# MATERIAL PROVIDED:
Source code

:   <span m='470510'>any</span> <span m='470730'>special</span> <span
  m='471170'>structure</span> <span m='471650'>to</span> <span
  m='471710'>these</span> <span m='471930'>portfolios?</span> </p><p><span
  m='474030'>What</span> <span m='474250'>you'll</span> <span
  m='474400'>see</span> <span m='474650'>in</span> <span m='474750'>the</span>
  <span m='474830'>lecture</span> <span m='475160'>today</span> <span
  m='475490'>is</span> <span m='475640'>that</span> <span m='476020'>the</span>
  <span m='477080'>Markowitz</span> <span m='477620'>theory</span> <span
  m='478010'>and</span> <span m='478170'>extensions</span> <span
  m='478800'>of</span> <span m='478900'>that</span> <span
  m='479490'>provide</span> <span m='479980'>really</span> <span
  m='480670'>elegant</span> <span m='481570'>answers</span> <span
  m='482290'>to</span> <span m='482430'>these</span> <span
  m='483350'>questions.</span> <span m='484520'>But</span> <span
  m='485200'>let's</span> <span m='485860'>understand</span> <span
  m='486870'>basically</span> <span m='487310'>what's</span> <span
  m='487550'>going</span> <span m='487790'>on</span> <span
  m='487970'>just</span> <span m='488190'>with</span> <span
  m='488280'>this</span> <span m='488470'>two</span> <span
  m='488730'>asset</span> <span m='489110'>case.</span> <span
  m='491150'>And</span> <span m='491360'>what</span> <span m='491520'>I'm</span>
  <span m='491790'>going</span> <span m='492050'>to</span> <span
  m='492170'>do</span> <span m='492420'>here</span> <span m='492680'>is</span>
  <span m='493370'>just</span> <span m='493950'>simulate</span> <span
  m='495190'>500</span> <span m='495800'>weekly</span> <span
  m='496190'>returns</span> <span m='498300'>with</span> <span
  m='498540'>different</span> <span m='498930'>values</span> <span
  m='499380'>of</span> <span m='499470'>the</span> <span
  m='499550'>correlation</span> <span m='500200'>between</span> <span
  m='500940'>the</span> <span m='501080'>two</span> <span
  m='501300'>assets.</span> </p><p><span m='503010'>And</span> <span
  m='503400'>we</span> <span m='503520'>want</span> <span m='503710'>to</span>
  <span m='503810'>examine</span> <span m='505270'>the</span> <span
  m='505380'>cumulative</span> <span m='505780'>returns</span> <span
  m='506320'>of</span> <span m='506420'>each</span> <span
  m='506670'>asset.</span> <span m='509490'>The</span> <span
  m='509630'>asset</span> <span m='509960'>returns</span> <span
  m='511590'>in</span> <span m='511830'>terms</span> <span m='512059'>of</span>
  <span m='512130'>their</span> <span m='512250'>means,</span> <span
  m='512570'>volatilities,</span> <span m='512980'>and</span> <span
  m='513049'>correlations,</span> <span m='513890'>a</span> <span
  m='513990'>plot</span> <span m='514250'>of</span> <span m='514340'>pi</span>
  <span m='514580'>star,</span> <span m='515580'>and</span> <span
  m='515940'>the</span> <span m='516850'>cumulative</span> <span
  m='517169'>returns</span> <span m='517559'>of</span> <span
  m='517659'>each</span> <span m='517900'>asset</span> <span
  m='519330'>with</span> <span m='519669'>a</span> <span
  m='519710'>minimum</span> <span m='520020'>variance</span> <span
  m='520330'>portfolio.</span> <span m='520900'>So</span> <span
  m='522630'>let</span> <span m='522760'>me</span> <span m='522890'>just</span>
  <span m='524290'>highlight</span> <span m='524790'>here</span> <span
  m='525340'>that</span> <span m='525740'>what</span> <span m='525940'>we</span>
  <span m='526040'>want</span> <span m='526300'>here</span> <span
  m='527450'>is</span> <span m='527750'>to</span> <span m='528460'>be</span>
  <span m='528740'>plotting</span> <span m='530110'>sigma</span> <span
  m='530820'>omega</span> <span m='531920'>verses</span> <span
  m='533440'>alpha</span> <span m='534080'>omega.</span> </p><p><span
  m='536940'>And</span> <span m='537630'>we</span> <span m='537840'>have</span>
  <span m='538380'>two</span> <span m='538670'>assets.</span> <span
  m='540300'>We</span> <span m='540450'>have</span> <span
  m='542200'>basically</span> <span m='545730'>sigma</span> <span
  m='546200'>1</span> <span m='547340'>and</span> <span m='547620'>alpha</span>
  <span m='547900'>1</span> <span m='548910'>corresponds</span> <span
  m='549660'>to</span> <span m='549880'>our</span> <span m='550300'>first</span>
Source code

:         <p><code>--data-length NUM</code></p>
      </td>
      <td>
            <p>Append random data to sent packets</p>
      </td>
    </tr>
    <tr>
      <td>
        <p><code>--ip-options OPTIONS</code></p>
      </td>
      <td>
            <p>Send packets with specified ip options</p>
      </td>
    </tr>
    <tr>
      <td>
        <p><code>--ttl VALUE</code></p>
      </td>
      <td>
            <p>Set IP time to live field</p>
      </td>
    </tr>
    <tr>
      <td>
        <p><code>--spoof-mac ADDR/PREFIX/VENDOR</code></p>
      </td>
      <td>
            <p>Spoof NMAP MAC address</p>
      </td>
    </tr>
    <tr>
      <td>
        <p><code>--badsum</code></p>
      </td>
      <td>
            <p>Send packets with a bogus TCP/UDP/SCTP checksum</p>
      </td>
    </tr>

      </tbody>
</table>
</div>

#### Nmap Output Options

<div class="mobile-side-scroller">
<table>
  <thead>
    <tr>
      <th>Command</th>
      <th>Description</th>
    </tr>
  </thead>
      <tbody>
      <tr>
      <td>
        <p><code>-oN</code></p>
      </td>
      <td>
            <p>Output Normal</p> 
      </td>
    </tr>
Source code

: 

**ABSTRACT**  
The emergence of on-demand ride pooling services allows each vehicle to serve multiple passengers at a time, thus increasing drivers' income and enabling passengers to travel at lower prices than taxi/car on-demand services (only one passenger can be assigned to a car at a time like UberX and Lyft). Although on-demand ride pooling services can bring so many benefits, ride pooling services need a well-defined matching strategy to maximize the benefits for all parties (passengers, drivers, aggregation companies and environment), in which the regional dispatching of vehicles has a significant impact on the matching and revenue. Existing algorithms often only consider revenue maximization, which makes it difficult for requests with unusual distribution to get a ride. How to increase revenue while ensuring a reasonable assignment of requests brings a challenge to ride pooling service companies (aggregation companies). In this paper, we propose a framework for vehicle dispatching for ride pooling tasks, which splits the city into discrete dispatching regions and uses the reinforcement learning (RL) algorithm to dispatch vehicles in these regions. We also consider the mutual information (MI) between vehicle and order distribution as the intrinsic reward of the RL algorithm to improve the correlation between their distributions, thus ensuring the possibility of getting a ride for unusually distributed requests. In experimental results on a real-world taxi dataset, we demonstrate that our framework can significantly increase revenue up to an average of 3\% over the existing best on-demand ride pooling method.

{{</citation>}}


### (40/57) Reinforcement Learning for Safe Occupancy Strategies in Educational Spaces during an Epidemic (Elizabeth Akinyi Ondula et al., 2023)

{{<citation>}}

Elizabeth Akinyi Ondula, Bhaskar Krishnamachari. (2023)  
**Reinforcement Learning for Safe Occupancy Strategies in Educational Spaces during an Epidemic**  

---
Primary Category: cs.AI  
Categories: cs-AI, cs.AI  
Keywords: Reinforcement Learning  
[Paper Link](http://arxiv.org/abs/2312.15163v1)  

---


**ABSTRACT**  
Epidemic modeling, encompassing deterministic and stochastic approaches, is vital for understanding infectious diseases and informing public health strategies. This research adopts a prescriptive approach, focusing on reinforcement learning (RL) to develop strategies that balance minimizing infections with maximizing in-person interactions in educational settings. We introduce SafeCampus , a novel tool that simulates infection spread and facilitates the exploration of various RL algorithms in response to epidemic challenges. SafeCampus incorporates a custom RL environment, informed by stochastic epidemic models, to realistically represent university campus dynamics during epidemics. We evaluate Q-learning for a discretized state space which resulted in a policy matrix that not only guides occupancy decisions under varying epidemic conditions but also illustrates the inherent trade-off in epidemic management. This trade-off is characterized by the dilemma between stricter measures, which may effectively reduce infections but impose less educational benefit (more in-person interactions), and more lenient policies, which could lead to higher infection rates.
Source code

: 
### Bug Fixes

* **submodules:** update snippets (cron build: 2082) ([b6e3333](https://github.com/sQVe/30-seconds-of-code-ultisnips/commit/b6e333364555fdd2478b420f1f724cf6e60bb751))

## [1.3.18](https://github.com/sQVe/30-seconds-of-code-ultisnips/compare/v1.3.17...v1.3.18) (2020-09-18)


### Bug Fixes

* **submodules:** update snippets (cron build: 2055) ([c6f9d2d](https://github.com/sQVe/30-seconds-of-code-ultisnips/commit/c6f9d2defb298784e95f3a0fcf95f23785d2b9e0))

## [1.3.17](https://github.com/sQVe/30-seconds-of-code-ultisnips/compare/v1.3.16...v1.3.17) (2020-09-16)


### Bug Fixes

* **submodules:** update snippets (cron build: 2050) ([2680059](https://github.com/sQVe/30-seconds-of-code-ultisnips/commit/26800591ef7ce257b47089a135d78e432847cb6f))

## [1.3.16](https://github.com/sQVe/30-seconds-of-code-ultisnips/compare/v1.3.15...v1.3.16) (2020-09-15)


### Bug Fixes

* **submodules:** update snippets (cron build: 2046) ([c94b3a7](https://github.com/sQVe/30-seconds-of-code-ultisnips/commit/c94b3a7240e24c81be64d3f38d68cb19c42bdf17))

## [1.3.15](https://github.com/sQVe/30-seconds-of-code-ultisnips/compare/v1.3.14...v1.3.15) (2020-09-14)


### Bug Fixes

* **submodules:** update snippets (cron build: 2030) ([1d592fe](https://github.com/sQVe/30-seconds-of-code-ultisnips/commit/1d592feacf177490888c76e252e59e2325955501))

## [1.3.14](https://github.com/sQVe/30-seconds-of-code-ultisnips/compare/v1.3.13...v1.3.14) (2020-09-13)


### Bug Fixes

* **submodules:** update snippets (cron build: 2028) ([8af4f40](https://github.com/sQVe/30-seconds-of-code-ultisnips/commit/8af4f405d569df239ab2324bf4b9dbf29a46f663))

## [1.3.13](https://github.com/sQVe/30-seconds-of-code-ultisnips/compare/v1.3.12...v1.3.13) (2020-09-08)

# WORK TASK:
Return, word for word, the lines of the data above from the line with "m='488280'>this</span> <span m='488470'>two</span>" through the line with "m='501300'>assets.</span> </p><p><span m='503010'>And</span>", inclusive.

# EXPECTED ANSWER:
  m='488280'>this</span> <span m='488470'>two</span> <span
  m='488730'>asset</span> <span m='489110'>case.</span> <span
  m='491150'>And</span> <span m='491360'>what</span> <span m='491520'>I'm</span>
  <span m='491790'>going</span> <span m='492050'>to</span> <span
  m='492170'>do</span> <span m='492420'>here</span> <span m='492680'>is</span>
  <span m='493370'>just</span> <span m='493950'>simulate</span> <span
  m='495190'>500</span> <span m='495800'>weekly</span> <span
  m='496190'>returns</span> <span m='498300'>with</span> <span
  m='498540'>different</span> <span m='498930'>values</span> <span
  m='499380'>of</span> <span m='499470'>the</span> <span
  m='499550'>correlation</span> <span m='500200'>between</span> <span
  m='500940'>the</span> <span m='501080'>two</span> <span
  m='501300'>assets.</span> </p><p><span m='503010'>And</span> <span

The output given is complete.